Now that you have a powerful model (albeit an overfit one), we can now increase the generalization of the model by using some of the regularization techniques we discussed. Some options you have to try include:

  • Adding dropout
  • Adding L1/L2 regularization
  • Altering the layer architecture (add or remove layers similar to above)

This process will be constrained by time and resources. Be sure to test at least 2 different methodologies, such as dropout and L2 regularization. If you have the time, feel free to continue experimenting.

Notes:

#Your code here; try some regularization or other methods to tune your network
#Your code here; try some regularization or other methods to tune your network
#Your code here; try some regularization or other methods to tune your network
#Your code here; try some regularization or other methods to tune your network

Final Evaluation

Now that you have selected a network architecture, tested various regularization procedures and tuned hyperparameters via a validation methodology, it is time to evaluate your finalized model once and for all. Fit the model using all of the training and validation data using the architecture and hyperparameters that were most effective in your expirements above. Afterwards, measure the overall performance on the hold-out test data which has been left untouched (and hasn't leaked any data into the modelling process)!

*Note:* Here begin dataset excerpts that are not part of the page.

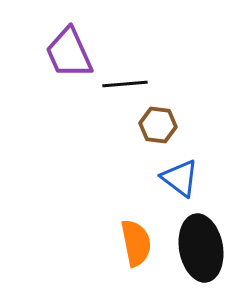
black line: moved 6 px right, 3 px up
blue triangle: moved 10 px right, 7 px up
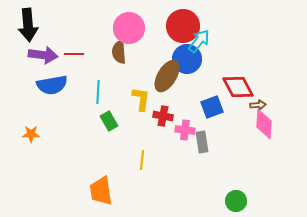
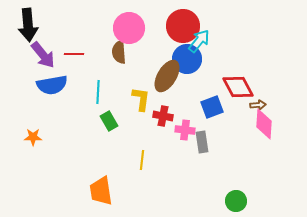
purple arrow: rotated 44 degrees clockwise
orange star: moved 2 px right, 3 px down
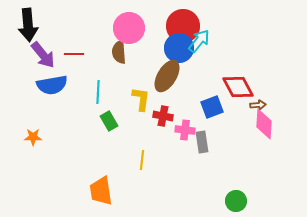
blue circle: moved 8 px left, 11 px up
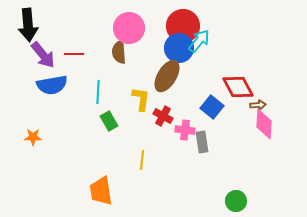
blue square: rotated 30 degrees counterclockwise
red cross: rotated 18 degrees clockwise
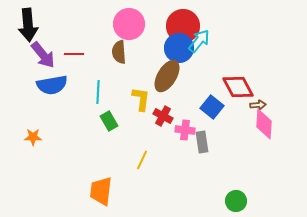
pink circle: moved 4 px up
yellow line: rotated 18 degrees clockwise
orange trapezoid: rotated 16 degrees clockwise
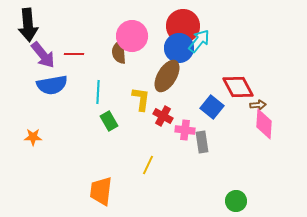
pink circle: moved 3 px right, 12 px down
yellow line: moved 6 px right, 5 px down
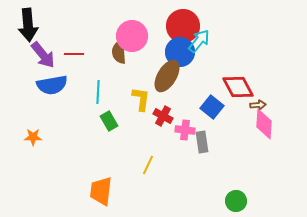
blue circle: moved 1 px right, 4 px down
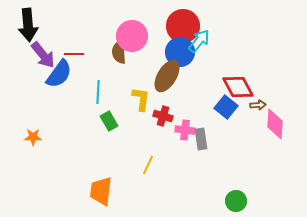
blue semicircle: moved 7 px right, 11 px up; rotated 44 degrees counterclockwise
blue square: moved 14 px right
red cross: rotated 12 degrees counterclockwise
pink diamond: moved 11 px right
gray rectangle: moved 1 px left, 3 px up
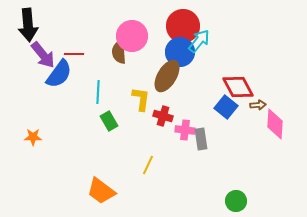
orange trapezoid: rotated 60 degrees counterclockwise
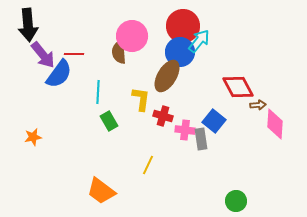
blue square: moved 12 px left, 14 px down
orange star: rotated 12 degrees counterclockwise
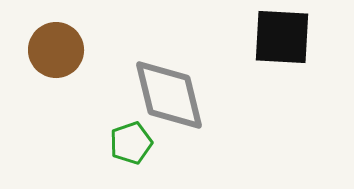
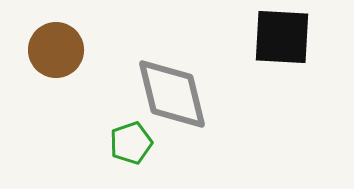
gray diamond: moved 3 px right, 1 px up
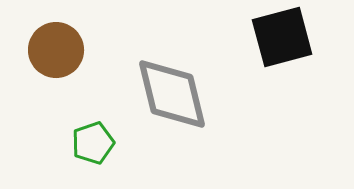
black square: rotated 18 degrees counterclockwise
green pentagon: moved 38 px left
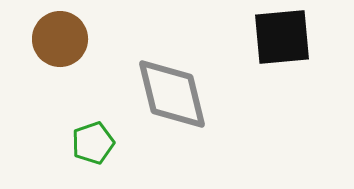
black square: rotated 10 degrees clockwise
brown circle: moved 4 px right, 11 px up
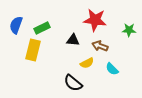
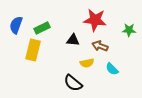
yellow semicircle: rotated 16 degrees clockwise
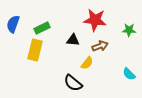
blue semicircle: moved 3 px left, 1 px up
brown arrow: rotated 140 degrees clockwise
yellow rectangle: moved 2 px right
yellow semicircle: rotated 40 degrees counterclockwise
cyan semicircle: moved 17 px right, 5 px down
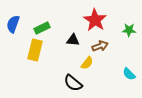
red star: rotated 25 degrees clockwise
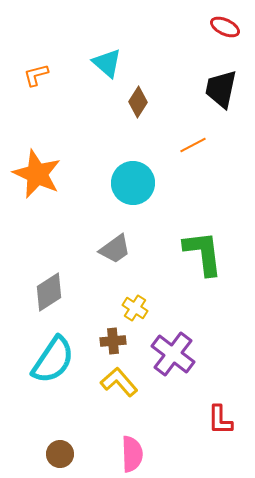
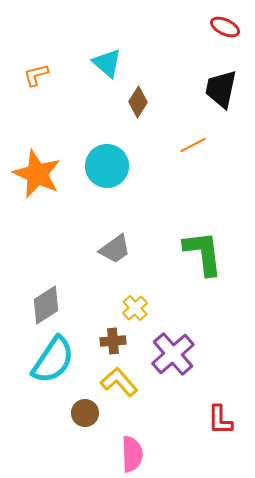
cyan circle: moved 26 px left, 17 px up
gray diamond: moved 3 px left, 13 px down
yellow cross: rotated 15 degrees clockwise
purple cross: rotated 12 degrees clockwise
brown circle: moved 25 px right, 41 px up
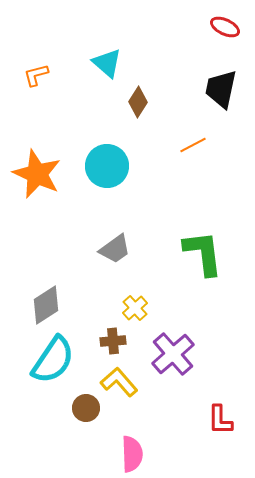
brown circle: moved 1 px right, 5 px up
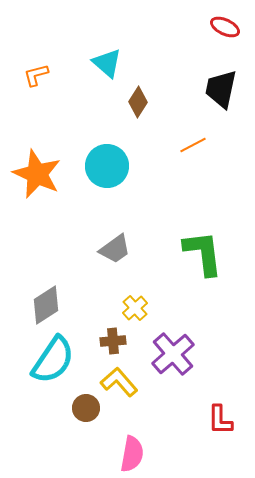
pink semicircle: rotated 12 degrees clockwise
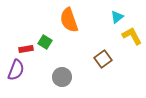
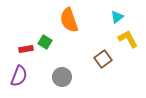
yellow L-shape: moved 4 px left, 3 px down
purple semicircle: moved 3 px right, 6 px down
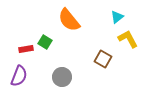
orange semicircle: rotated 20 degrees counterclockwise
brown square: rotated 24 degrees counterclockwise
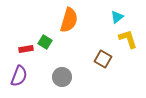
orange semicircle: rotated 125 degrees counterclockwise
yellow L-shape: rotated 10 degrees clockwise
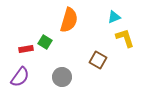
cyan triangle: moved 3 px left; rotated 16 degrees clockwise
yellow L-shape: moved 3 px left, 1 px up
brown square: moved 5 px left, 1 px down
purple semicircle: moved 1 px right, 1 px down; rotated 15 degrees clockwise
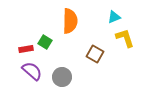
orange semicircle: moved 1 px right, 1 px down; rotated 15 degrees counterclockwise
brown square: moved 3 px left, 6 px up
purple semicircle: moved 12 px right, 6 px up; rotated 85 degrees counterclockwise
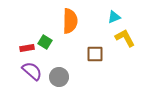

#Your code here; final model training on entire training set followed by evaluation on hold-out data

Additional Resources

https://machinelearningmastery.com/dropout-regularization-deep-learning-models-keras/

https://machinelearningmastery.com/grid-search-hyperparameters-deep-learning-models-python-keras/

https://machinelearningmastery.com/regression-tutorial-keras-deep-learning-library-python/

https://stackoverflow.com/questions/37232782/nan-loss-when-training-regression-network https://www.springboard.com/blog/free-public-data-sets-data-science-project/

Summary

In this lab, we investigated some data from The Lending Club in a complete data science pipeline regarding neural networks. We began with reserving a hold-out set for testing which never was touched during the modeling phase. From there, we implemented a k-fold cross validation methodology in order to assess an initial baseline model and various regularization methods. From here, we'll begin to investigate other neural network architectures such as CNNs.